[Information]

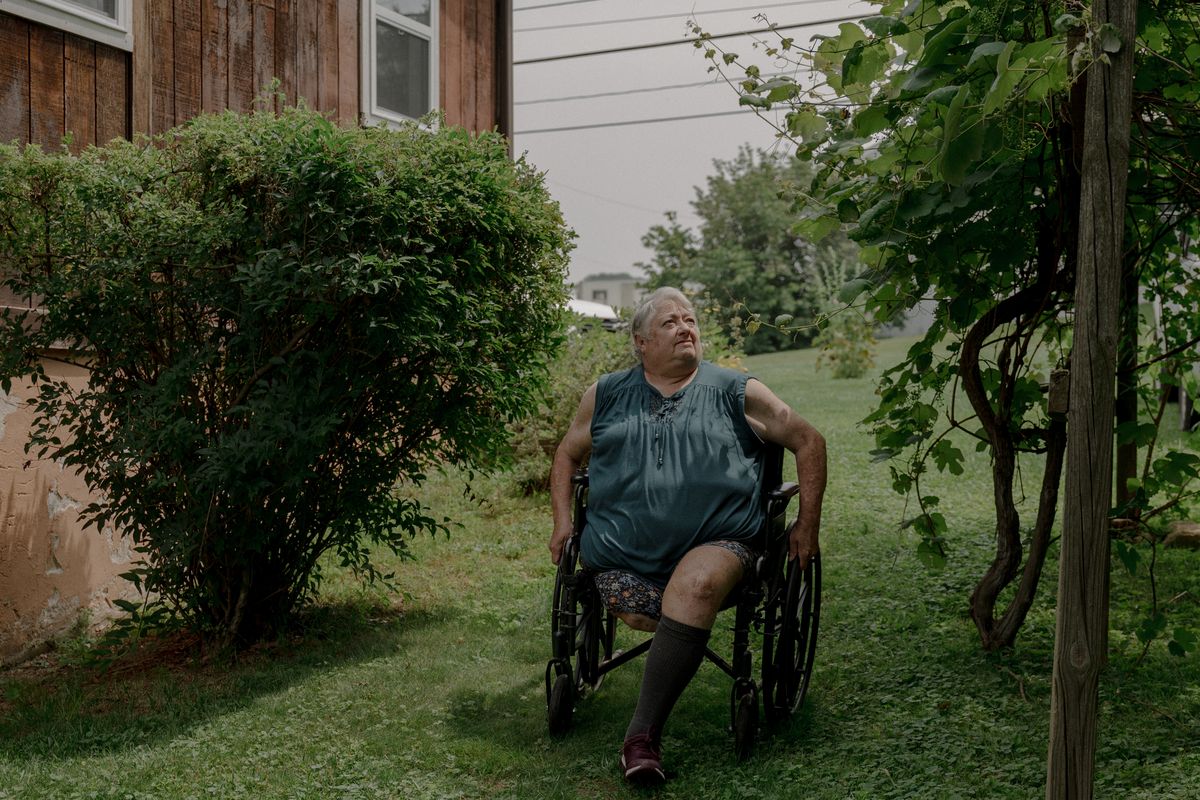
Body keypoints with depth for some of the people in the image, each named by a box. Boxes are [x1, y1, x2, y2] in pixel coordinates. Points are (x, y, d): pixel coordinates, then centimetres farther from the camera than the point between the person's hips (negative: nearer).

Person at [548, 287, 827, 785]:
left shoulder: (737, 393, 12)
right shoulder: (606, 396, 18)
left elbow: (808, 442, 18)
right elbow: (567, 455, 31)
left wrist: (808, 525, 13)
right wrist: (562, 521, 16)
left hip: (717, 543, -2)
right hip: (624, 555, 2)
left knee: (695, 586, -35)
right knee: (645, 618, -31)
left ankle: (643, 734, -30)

[/Information]
[Information]

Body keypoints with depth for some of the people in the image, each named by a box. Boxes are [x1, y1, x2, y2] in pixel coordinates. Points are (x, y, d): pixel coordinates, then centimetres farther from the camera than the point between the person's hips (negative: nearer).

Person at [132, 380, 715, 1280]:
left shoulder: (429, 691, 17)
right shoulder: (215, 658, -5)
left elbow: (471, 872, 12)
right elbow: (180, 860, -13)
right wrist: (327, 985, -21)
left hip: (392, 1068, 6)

[/Information]
[Information]

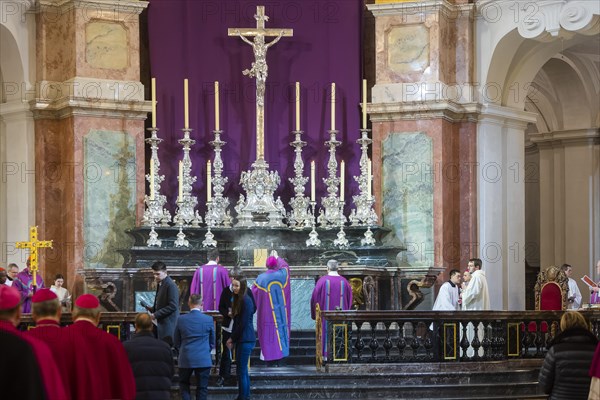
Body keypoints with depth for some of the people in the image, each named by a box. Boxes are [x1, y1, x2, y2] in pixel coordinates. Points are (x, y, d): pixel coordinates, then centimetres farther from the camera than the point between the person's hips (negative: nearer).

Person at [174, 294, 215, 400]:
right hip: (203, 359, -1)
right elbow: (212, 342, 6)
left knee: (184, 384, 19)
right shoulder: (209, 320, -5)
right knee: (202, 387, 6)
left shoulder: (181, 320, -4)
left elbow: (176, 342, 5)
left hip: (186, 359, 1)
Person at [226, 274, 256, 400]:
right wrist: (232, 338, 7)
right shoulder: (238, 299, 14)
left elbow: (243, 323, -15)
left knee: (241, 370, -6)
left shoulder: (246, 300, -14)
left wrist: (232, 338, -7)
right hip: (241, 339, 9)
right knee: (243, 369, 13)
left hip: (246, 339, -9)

[/Information]

About this exercise
Can you give the stretch of lines from the one containing "left knee: (241, 370, -6)" through the one containing "left hip: (246, 339, -9)" again, with "knee" changed to "knee joint" and nothing else altered?

Completed task
left knee joint: (241, 370, -6)
left shoulder: (246, 300, -14)
left wrist: (232, 338, -7)
right hip: (241, 339, 9)
right knee joint: (243, 369, 13)
left hip: (246, 339, -9)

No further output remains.